We should note that despite the simplicity and speed of SaRa, the selection of bandwidth h is nontrivial: too small an h may reduce the statistical power, whereas too large an h may miss the short CNVs. A similar problem also haunts other single sample methods. Specifically, short CNV regions are hard to detect since the statistical evidence is relatively weak. Thus, the false positive rate usually has to be sacrificed to detect these short regions. Some ad hoc methods have been proposed to solve this problem. For example, in Birdsuite, a program called Canary can detect common short CNVs by using prior knowledge. This solution is, however, platform-specific and cannot work when the prior knowledge is lacking. This problem is greatly alleviated in multiple-sample SaRa. Because we have shown in theory that the statistical power of multi-sample SaRa converges to 1 as the number of samples increases, a large h is no longer crucial to get decent statistical power given enough samples. In multi-sample SaRa, we recommend h be selected as large as possible provided that the biological interests are accommodated. For example, the median distance between adjacent markers is below 700 bases in Affymetrix Genome-Wide Human SNP Array 6.0. Using this platform, h should be set ≤ 15 to study CNVs longer than 10k bases.

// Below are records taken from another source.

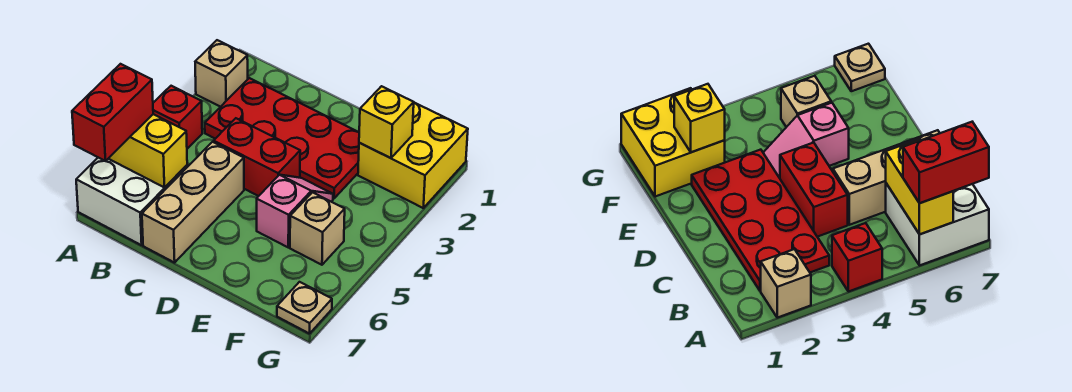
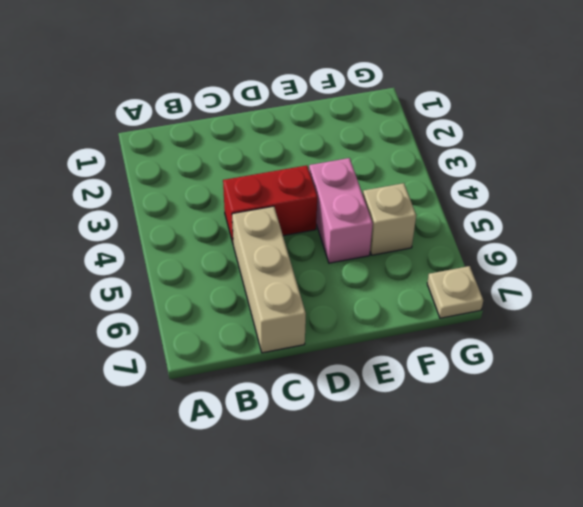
pink 1x2 brick [309,158,373,263] -> pink 1x2 slope [257,175,333,247]
none -> tan 1x1 brick [195,40,248,107]
none -> red 1x1 brick [153,86,202,149]
none -> white 2x2 brick [76,158,187,245]

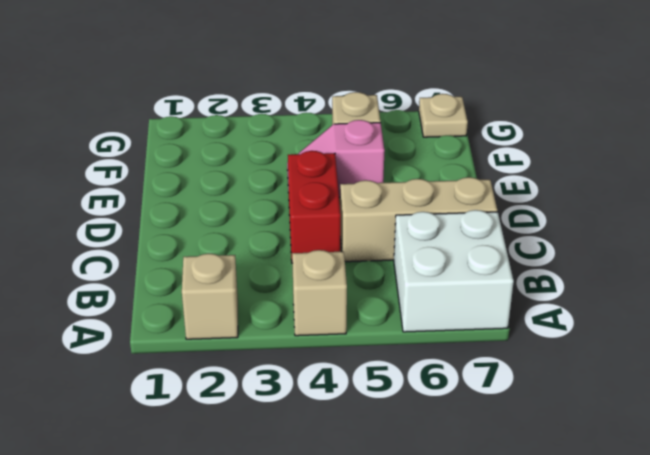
tan 1x1 brick [292,250,347,336] -> red 1x1 brick [153,86,202,149]
none -> red 2x4 plate [205,78,359,198]
none -> yellow 2x2 brick [358,103,468,208]
none -> yellow 1x2 brick [108,114,187,188]

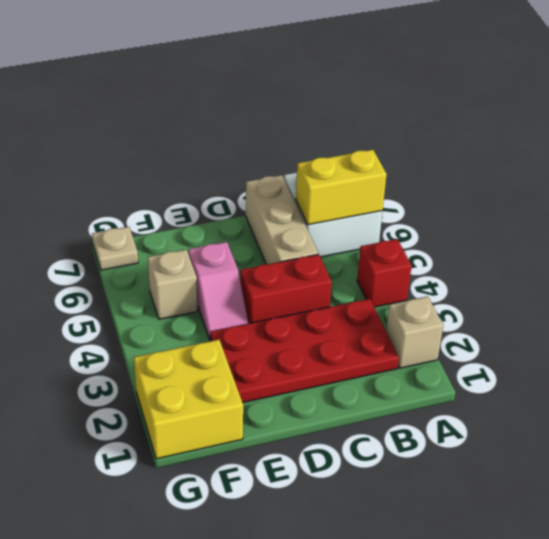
none -> yellow 1x1 brick [359,86,414,158]
none -> red 1x2 brick [72,64,153,161]

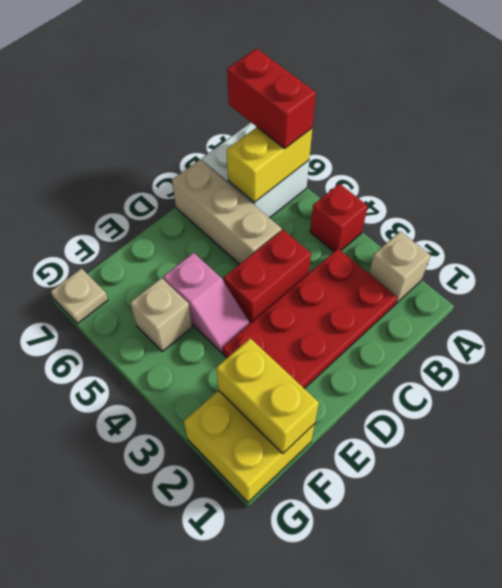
yellow 1x2 brick [216,338,319,453] -> yellow 1x1 brick [359,86,414,158]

Furthermore, we proposed a novel adaptive Fisher’s method which combines p-values while adapting to the proportions of true signals. We have demonstrated by simulation that this statistic is powerful regardless of the proportion of true signals among the combined p-values. Another advantage is that the sums of the transformed order p-values are standardized using their theoretical means and variances, which saves computation time by avoiding a double permutation procedure. In the real data analysis, we noticed that the proposed statistic might be over-sensitive by picking too many candidates for common change-points when we used the threshold λ from the simulated null distribution. This might be due to the noise in the data as well as the departure from the normal assumption in our model. In this regard, we can decide the threshold empirically as suggested in the paper, or other distribution assumptions can be used for the LRR sequences. Alternatively, we can consider using mean, median, or other quantiles in (2.7) as one of the referees suggested. This would make W^AF more robust to outliers caused by artifacts in the data, but the sensitivity might be compromised. Further study is needed to address the pros and cons of these alternatives.

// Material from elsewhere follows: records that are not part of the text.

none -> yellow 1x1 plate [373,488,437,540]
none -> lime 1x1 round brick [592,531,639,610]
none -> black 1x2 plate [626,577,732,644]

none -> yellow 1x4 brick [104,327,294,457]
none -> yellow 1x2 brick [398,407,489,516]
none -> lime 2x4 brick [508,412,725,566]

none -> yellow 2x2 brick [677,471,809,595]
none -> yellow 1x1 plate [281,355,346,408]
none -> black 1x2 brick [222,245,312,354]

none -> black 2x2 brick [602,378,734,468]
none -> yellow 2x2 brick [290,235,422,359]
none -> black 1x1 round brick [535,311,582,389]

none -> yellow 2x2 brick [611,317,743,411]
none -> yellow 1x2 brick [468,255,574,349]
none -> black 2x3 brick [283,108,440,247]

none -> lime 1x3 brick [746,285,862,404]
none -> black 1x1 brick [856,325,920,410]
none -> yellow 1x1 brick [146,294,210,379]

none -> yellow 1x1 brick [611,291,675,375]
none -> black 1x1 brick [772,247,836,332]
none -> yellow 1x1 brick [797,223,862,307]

Recent developments in NGS methods have allowed us to analyze DNA sequences at a much finer level. CNVs can also be detected by scanning for change-points in sequences of read depths (Alkan, Coe and Eichler, 2011). For this type of data, our proposed method could be extended naturally and has the advantage of being computationally efficient, but it faces several challenges. First, read depth sequences are count data and correlated, so new distributional assumptions are needed, and the properties of the SaRa statistic need to be re-evaluated. Second, the p-values that we combine in the adaptive Fisher’s method might also be discrete as the SaRa statistics are discrete, which makes evaluation of the significance level more difficult. These are important issues for future research.

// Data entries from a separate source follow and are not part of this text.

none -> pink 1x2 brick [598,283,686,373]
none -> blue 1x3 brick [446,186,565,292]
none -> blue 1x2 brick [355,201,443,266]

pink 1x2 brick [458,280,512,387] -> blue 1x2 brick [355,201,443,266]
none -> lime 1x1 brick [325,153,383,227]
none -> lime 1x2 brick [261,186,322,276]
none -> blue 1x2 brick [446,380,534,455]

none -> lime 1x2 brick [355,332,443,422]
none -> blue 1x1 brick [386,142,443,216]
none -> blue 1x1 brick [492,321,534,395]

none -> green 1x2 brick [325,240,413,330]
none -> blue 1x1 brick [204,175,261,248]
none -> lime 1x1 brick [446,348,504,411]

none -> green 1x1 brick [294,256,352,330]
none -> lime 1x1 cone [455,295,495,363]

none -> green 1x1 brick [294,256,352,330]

In conclusion, we proposed a new change-point calling method which utilizes information from multiple samples. The SaRa scan statistic is used to make this method computationally efficient and robust against long range trends in the data. The novel adaptive Fisher’s statistic enables the method to accommodate both rare and common change-points. It should also be noted that this work is the first that has compared the single sample methods and multiple sample methods theoretically and numerically.